Records drawn from a dataset
Start of Block
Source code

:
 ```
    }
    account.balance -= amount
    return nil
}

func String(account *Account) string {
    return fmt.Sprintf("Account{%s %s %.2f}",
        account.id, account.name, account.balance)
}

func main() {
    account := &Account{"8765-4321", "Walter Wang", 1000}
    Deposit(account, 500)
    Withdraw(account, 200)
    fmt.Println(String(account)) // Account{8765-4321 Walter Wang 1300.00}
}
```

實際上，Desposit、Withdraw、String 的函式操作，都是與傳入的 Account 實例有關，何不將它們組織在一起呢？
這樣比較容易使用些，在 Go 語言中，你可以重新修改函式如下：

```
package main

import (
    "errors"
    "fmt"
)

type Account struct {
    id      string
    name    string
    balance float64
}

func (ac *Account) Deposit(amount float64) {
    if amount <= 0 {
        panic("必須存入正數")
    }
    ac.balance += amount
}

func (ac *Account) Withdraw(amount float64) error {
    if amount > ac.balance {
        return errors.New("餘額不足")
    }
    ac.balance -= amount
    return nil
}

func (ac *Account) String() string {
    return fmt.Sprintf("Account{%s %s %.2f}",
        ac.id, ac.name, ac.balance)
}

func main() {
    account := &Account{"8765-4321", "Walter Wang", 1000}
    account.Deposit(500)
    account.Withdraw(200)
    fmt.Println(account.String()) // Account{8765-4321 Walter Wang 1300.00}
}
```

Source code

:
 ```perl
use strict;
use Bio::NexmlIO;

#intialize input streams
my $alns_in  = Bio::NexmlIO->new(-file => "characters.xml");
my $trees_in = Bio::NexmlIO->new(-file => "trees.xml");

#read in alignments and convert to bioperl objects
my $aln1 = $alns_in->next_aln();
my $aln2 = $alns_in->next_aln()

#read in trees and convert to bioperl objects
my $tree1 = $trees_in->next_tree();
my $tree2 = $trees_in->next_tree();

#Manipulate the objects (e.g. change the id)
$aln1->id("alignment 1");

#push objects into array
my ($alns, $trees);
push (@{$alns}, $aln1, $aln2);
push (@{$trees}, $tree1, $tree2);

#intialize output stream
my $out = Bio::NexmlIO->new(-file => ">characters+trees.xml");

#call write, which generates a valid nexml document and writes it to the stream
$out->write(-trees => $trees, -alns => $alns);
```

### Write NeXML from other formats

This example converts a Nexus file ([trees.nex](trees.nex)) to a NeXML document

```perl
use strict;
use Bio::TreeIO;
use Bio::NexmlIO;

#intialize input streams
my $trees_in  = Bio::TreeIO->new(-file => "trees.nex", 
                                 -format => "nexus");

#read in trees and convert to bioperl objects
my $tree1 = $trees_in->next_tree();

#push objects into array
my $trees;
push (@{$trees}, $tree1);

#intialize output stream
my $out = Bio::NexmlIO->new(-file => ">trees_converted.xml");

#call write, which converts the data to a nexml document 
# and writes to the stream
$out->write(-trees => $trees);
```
End of Block
* YOUR OBJECTIVE
In your answer, reproduce every entry exactly as it was written.

* RESPONSE TO THE TASK
Source code

:
 ```
    }
    account.balance -= amount
    return nil
}

func String(account *Account) string {
    return fmt.Sprintf("Account{%s %s %.2f}",
        account.id, account.name, account.balance)
}

func main() {
    account := &Account{"8765-4321", "Walter Wang", 1000}
    Deposit(account, 500)
    Withdraw(account, 200)
    fmt.Println(String(account)) // Account{8765-4321 Walter Wang 1300.00}
}
```

實際上，Desposit、Withdraw、String 的函式操作，都是與傳入的 Account 實例有關，何不將它們組織在一起呢？
這樣比較容易使用些，在 Go 語言中，你可以重新修改函式如下：

```
package main

import (
    "errors"
    "fmt"
)

type Account struct {
    id      string
    name    string
    balance float64
}

func (ac *Account) Deposit(amount float64) {
    if amount <= 0 {
        panic("必須存入正數")
    }
    ac.balance += amount
}

func (ac *Account) Withdraw(amount float64) error {
    if amount > ac.balance {
        return errors.New("餘額不足")
    }
    ac.balance -= amount
    return nil
}

func (ac *Account) String() string {
    return fmt.Sprintf("Account{%s %s %.2f}",
        ac.id, ac.name, ac.balance)
}

func main() {
    account := &Account{"8765-4321", "Walter Wang", 1000}
    account.Deposit(500)
    account.Withdraw(200)
    fmt.Println(account.String()) // Account{8765-4321 Walter Wang 1300.00}
}
```

Source code

:
 ```perl
use strict;
use Bio::NexmlIO;

#intialize input streams
my $alns_in  = Bio::NexmlIO->new(-file => "characters.xml");
my $trees_in = Bio::NexmlIO->new(-file => "trees.xml");

#read in alignments and convert to bioperl objects
my $aln1 = $alns_in->next_aln();
my $aln2 = $alns_in->next_aln()

#read in trees and convert to bioperl objects
my $tree1 = $trees_in->next_tree();
my $tree2 = $trees_in->next_tree();

#Manipulate the objects (e.g. change the id)
$aln1->id("alignment 1");

#push objects into array
my ($alns, $trees);
push (@{$alns}, $aln1, $aln2);
push (@{$trees}, $tree1, $tree2);

#intialize output stream
my $out = Bio::NexmlIO->new(-file => ">characters+trees.xml");

#call write, which generates a valid nexml document and writes it to the stream
$out->write(-trees => $trees, -alns => $alns);
```

### Write NeXML from other formats

This example converts a Nexus file ([trees.nex](trees.nex)) to a NeXML document

```perl
use strict;
use Bio::TreeIO;
use Bio::NexmlIO;

#intialize input streams
my $trees_in  = Bio::TreeIO->new(-file => "trees.nex", 
                                 -format => "nexus");

#read in trees and convert to bioperl objects
my $tree1 = $trees_in->next_tree();

#push objects into array
my $trees;
push (@{$trees}, $tree1);

#intialize output stream
my $out = Bio::NexmlIO->new(-file => ">trees_converted.xml");

#call write, which converts the data to a nexml document 
# and writes to the stream
$out->write(-trees => $trees);
```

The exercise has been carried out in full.